Recently, a couple of friends of mine watched a grizzly digging up bumble bee nests along the Skyline Trail. Bumble bees nest underground, often in old squirrel or marmot burrows, so checking burrows can have a dual purpose.

Bears are big animals, and they need a lot of calories to maintain those big bodies, feed their young, and lay down fat for winter – the search for food is a major driver of bear behaviour. For a brief spell in the spring, newly emerged vegetation, like grass, dandelions and horsetail provide a lot of those calories, and it’s this sort of nosh that will draw bears into the areas burnt by last year’s massive forest fire.

Seasonal selection
Elk and deer calves are also part of the springtime bear buffet. Jasper National Park’s human/wildlife conflict crew noted bears, both black and grizzly, in the burnt areas, and along roadsides this past spring. But all good things must come to an end: fresh greens are only nutritious for a week or so, and elk calves can outrun a bear after just a few days. At this point the bears have to move on to the next item on the menu.

Those next items usually include ripening berries, insect larvae and those tasty rodents. Tracy McKay, wildlife biologist for Jasper National Park, tells me that a pair of GPS collared grizzly bears moved up to the alpine right after spring greenup, and have been mostly avoiding the burnt areas. As we mentioned previously, the burnt areas will be providing a lot of bear food in the years to come, but at the moment there just hasn’t been enough time for that bear food to grow. Studies elsewhere have shown, for example, that it will take about five years for burnt areas to produce enough buffalo berries to provide much in the way of calories for bears.

Sample example
Now perhaps you’re thinking: ‘Baloney! I’ve just seen a bear in one of the burnt areas.’ And I’m sure that’s true. The problem is, casual sightings are not a great basis for making conclusions about animal behaviour. You may have seen a bear in a burnt area, but did you also look in all the other possible places? Up high and down low? In thickly forested terrain and on rocky scree slopes? On river banks? In meadows? You get the idea.

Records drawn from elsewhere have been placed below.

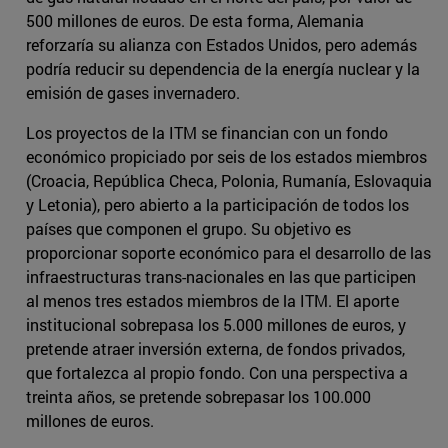
500 millones de euros. De esta forma, Alemania
reforzaría su alianza con Estados Unidos, pero además
podría reducir su dependencia de la energía nuclear y la
emisión de gases invernadero.
Los proyectos de la ITM se financian con un fondo
económico propiciado por seis de los estados miembros
(Croacia, República Checa, Polonia, Rumanía, Eslovaquia
y Letonia), pero abierto a la participación de todos los
países que componen el grupo. Su objetivo es
proporcionar soporte económico para el desarrollo de las
infraestructuras trans-nacionales en las que participen
al menos tres estados miembros de la ITM. El aporte
institucional sobrepasa los 5.000 millones de euros, y
pretende atraer inversión externa, de fondos privados,
que fortalezca al propio fondo. Con una perspectiva a
treinta años, se pretende sobrepasar los 100.000
millones de euros.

This is what scientists call biased sampling – looking for data more thoroughly in some areas compared to others. This bias can also be amplified by how burn itself presents – i.e. bears are much easier to spot when the trees and bushes have been removed.
Here is where GPS collars come to the rescue: the data from those collars is beamed up to a satellite, back to the park’s computers, to tells us exactly where the bears are at all times, and not just where you and I can see them.

Shopping spree
In the years to come, that mama bear digging up ground squirrels will surely be getting her groceries in the burnt-over areas of Jasper National Park. For the short term, however, she’ll likely look for other areas to shop, and save her visits to the burn scar for spring, when green grass and fresh elk calves will be back in season.